START Given data

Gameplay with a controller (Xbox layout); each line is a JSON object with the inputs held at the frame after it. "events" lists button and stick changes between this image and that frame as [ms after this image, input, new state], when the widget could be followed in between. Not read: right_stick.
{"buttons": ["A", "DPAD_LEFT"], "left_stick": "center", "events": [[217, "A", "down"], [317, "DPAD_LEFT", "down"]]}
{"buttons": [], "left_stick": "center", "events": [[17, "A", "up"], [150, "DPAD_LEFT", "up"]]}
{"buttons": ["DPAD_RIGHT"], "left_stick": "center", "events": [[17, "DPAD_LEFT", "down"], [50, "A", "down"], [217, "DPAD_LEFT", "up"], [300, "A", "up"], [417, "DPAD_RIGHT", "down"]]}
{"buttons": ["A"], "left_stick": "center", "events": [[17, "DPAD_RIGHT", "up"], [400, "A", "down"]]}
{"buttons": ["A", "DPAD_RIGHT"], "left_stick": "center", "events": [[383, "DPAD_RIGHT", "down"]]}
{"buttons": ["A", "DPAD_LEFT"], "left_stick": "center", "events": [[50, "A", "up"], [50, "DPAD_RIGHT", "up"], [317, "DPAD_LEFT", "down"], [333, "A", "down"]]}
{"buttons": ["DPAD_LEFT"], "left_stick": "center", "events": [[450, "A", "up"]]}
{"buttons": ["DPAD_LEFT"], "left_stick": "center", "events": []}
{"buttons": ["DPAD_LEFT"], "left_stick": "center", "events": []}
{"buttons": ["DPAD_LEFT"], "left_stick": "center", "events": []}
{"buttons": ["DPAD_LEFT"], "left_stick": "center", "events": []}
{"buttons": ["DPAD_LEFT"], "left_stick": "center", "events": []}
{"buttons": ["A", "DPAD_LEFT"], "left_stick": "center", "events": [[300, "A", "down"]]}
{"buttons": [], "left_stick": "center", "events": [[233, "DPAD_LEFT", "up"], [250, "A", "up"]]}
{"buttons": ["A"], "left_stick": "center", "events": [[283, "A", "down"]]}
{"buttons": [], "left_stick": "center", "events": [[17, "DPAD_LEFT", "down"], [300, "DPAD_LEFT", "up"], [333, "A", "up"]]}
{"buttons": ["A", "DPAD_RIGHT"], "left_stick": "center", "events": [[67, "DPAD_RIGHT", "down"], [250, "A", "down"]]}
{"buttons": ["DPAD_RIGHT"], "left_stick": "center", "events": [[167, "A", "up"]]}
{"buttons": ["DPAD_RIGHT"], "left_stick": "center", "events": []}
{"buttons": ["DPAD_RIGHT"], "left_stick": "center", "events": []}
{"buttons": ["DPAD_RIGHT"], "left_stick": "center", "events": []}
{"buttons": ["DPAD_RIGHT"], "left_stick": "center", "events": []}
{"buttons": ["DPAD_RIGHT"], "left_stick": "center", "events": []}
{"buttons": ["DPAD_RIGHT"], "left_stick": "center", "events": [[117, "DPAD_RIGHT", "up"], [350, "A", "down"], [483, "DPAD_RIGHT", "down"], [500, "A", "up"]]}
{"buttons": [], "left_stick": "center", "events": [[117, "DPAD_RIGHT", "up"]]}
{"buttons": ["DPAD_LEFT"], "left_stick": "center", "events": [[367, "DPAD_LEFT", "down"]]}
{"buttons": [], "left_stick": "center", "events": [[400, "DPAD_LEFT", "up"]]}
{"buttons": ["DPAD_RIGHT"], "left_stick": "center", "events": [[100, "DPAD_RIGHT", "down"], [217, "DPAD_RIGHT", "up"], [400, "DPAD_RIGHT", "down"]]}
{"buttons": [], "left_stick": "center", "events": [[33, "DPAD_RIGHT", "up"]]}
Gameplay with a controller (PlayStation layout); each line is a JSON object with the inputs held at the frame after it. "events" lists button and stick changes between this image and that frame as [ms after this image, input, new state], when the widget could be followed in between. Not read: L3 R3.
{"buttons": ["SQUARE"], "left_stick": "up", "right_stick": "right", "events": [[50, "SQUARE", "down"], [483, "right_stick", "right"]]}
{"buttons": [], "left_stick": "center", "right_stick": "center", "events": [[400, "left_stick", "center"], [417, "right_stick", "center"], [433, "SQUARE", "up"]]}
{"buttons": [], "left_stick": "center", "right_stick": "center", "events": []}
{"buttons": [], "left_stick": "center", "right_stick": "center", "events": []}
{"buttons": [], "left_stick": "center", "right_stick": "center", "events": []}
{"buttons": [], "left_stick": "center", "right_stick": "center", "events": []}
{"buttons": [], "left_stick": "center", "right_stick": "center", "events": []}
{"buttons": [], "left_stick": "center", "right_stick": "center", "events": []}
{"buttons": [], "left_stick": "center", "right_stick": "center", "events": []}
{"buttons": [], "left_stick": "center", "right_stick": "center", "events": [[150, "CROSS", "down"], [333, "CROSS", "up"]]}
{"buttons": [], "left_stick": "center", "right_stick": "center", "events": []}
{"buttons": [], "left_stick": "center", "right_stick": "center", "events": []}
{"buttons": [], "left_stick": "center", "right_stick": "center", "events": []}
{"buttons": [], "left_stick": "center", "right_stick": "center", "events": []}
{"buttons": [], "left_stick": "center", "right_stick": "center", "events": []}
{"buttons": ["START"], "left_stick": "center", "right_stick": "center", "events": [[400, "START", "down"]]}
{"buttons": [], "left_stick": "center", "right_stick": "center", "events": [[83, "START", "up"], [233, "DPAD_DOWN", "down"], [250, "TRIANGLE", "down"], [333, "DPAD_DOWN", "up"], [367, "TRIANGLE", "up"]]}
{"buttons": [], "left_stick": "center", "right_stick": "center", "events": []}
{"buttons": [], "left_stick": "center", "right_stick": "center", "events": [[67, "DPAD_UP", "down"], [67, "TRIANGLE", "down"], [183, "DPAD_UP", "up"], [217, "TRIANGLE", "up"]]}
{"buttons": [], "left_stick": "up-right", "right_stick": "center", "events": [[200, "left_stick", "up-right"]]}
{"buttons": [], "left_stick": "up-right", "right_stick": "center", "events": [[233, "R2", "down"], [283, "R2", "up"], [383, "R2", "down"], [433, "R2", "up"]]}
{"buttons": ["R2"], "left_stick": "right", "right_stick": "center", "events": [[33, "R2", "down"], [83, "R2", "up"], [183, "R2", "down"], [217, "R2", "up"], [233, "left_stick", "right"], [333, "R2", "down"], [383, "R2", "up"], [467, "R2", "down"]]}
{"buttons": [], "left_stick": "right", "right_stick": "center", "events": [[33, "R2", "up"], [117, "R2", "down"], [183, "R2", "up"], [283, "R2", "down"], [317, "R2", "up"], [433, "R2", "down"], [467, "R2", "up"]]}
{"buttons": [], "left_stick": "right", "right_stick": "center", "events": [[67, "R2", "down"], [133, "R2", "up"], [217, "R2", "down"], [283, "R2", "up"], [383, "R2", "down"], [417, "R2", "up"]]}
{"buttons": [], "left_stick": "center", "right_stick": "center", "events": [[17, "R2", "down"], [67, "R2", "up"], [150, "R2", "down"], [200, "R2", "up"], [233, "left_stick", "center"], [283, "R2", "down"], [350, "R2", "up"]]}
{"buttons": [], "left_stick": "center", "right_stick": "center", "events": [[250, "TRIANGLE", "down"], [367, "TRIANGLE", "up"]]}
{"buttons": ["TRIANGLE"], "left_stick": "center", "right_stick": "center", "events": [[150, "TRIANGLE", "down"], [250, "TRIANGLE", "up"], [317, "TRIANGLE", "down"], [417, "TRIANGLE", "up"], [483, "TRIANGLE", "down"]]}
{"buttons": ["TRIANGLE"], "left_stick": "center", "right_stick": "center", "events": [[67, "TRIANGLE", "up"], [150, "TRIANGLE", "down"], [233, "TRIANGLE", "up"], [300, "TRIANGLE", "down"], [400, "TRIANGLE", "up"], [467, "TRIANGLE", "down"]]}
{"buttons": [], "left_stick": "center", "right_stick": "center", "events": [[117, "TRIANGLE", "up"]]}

END Given data

Find the word "Gameplay" in the entries. Copy each line that holds it.

Gameplay with a controller (Xbox layout); each line is a JSON object with the inputs held at the frame after it. "events" lists button and stick changes between this image and that frame as [ms after this image, input, new state], when the widget could be followed in between. Not read: right_stick.
Gameplay with a controller (PlayStation layout); each line is a JSON object with the inputs held at the frame after it. "events" lists button and stick changes between this image and that frame as [ms after this image, input, new state], when the widget could be followed in between. Not read: L3 R3.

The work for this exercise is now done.